Building a learning path across multiple sources

A self-taught developer might combine a Stanford lecture (YouTube), a Pluralsight course, and a few Coursera modules into one "Distributed Systems" collection. The single list keeps the path visible and the order intentional.

Saving videos by project rather than topic

For each writing project, ad campaign, or research investigation, a collection can hold every reference video — your future self thanks you when you revisit the project.

Sharing a curated set with a teammate or student

Export the collection as a JSON or shareable URL; the other side imports and gets the same list with the same tags. Useful for teachers building reading lists, mentors pointing apprentices at training.

Triaging a "to watch" backlog

Most users have a YouTube watch-later that grows uncontrollably. Collections let you split the backlog by priority — "this week", "this month", "if I have time" — and clear the list with intent rather than guilt.

How it works

  1. Create a collection. Name it, add a tag set, pick an optional cover image. Collections are private by default.
  2. Add videos. Paste a URL, drop a bookmark, or use the right-click context menu on a video page. The extension auto-fills title, channel, and duration.
  3. Organize with tags. Each item supports multiple tags. Filter the collection by tag to see, say, only "intro-level" or only "watched once".
  4. Track progress. Each item shows watched / unwatched. Click any item to open the source URL in a new tab; close the tab when done and progress updates.
  5. Share or export. Share via URL (read-only) or export as JSON for another system.

Examples

  • A "Distributed Systems" learning path. Five YouTube lectures + two Coursera modules + one Vimeo conference talk in one ordered list. Total: 14 hours. Tag each as "intro" / "deep" / "applied" to filter as needed.
  • A "Q3 client research" collection. Twelve YouTube videos and three product demos. Tagged by client; filtered by tag when working on a specific account.

Frequently asked questions

Are collections private?

Yes by default. Sharing is opt-in per collection, and shared links are read-only.

Can I add a video that requires sign-in?

Yes — the URL works fine.
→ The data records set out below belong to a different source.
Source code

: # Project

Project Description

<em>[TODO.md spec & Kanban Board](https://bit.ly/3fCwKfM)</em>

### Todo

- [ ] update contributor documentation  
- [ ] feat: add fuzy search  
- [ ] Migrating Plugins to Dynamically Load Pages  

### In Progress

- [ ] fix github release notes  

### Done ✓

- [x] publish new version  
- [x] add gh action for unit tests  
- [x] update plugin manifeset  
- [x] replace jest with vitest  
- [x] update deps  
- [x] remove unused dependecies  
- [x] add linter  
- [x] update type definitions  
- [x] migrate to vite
Collection users still need to authenticate with the source platform when they open the video.

How is this different from a browser bookmark folder?

Bookmarks lack tags, progress tracking, cross-platform metadata, and shareable URLs. Collections also preserve duration, channel, and last-watched timestamps.

Can I attach notes to a collection item?

Yes. Each item has a notes field separate from the video-level notes the extension takes during playback.

Does it sync to a phone?

Sign-in syncs the collection list and metadata. The actual video opens via the source platform's app on the phone.

Can I import from YouTube?

Yes — paste a YouTube playlist URL and the importer adds every video as a single batch. Other platforms have similar bulk-import flows.

Tips

  • Use tags ruthlessly — three to five tags per collection beats fifty named subfolders for findability.
  • Re-tag when a project ends; collections age fast and become stale unless you periodically prune.
  • For shared collections, write a short description on the cover — the recipient appreciates context.
  • Bulk-import a YouTube playlist once, then split into multiple collections by tag — faster than starting from zero.

Limitations

  • Cross-platform progress depends on the source platform exposing watch state via a public API. Most do not, so progress is approximate (auto-marked when the tab is open for >50% of duration).
  • Shared collections are read-only; collaborative editing is a roadmap item.
  • Bulk imports respect the source platform's rate limits; very large playlists (1000+ items) import in batches.

Last updated 2026-05-06 by Ahsan Mahmood, maintainer.